On Tuesday, it was announced that Melbourne’s Middle Park Beach recently served as the site in which Monash chemists discovered how sand-dwelling algae called diatoms ‘hold their breath’. Diatoms live in an environment that is mixed about continuously, so they might receive light one minute then be buried in the sediment with no oxygen the next; it is thus important to understand how these organisms survive in such a harsh environment.
“Our work has found that they ferment, like yeast ferments sugar to alcohol,” said Associate Professor Perran Cook, lead author on the study.
“This is a new mechanism by which this type of algae survive under these conditions.”
Writing in the journal Nature Geoscience, Associate Professor Cook and his colleagues presented the first study of the importance of anoxic micro-algal metabolism through fermentation in permeable sediments. They combined flow-through reactor experiments with microbiological approaches to determine the dominant contributors and pathways of dissolved inorganic carbon production in permeable sediments.
The study showed micro-algal dark fermentation to be the dominant metabolic pathway, the by-product of which is hydrogen. According to Associate Professor Cook, this has “important implications for the types of bacteria present in the sediment”.

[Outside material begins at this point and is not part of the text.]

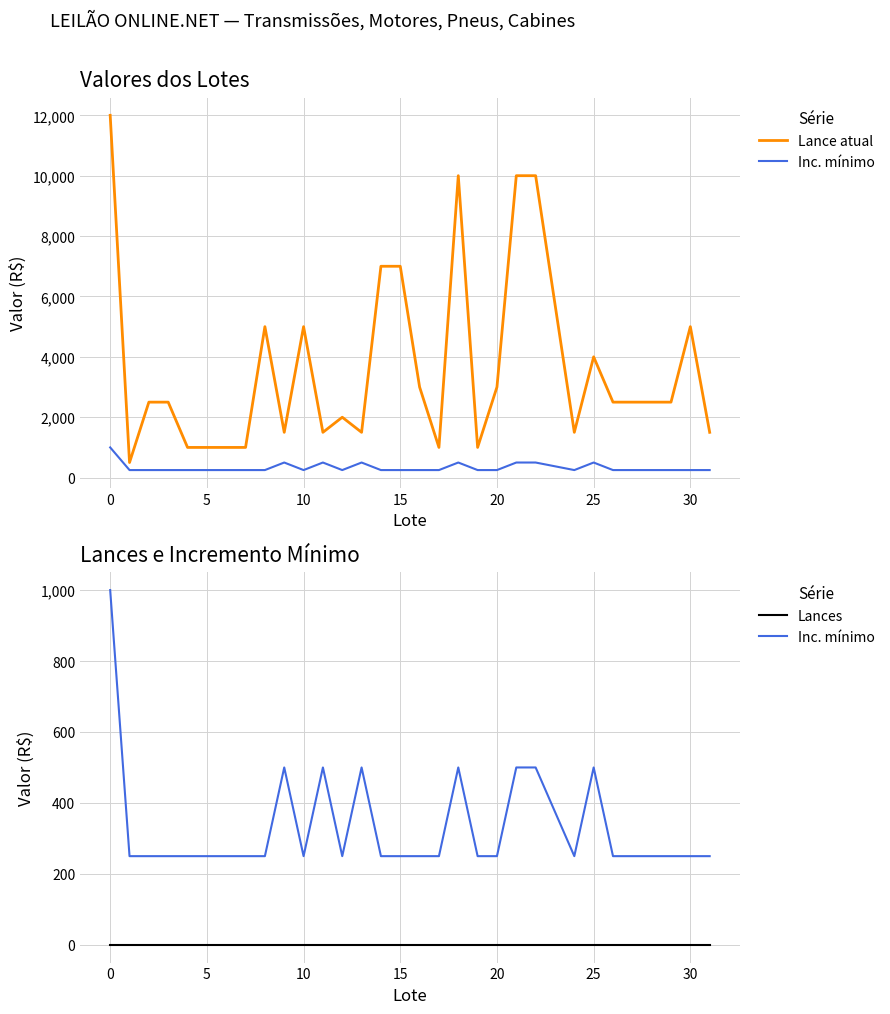

How many data points does each series have?

31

“It is well known that bacteria in the sediment can ‘eat’ hydrogen; however, these hydrogen-eating bacteria may be more common than we previously thought,” he said.
The news was followed on Wednesday with the unveiling of a 25-million-year-old fossilised whale skull at Melbourne Museum. Nicknamed ‘Alfred’, the skull was the subject of a Monash–Museums Victoria study which discovered the origin of filter feeding in baleen whales — the largest animal known to have ever existed.
Alfred is from an extinct group of whales called aetiocetids — an early branch of the baleen whale family tree which used their teeth to bite prey. These days, of course, baleen whales do not have teeth — instead, they have a hair-like structure called baleen that allows them to filter plankton from seawater. So how did they make the transition?
“We show that tooth wear … is inconsistent with the presence of baleen, and instead indicative of suction feeding,” the study authors wrote in the journal Memoirs of Museum Victoria, suggesting an entirely new evolutionary scenario for the whale. This tooth wear is only seen in a few living marine mammals today (such as walruses) that use a back-and-forth movement of their tongue to suck in prey and incidentally rough material like sand.
“Feeding in this way resulted in reduced need for teeth, so over time their teeth were lost before baleen appeared,” noted Dr Alistair Evans, a co-author on the paper from Monash University.
The research team is now uncovering the rest of Alfred’s skeleton, as well as other fossils that provide new insights into how baleen whales began.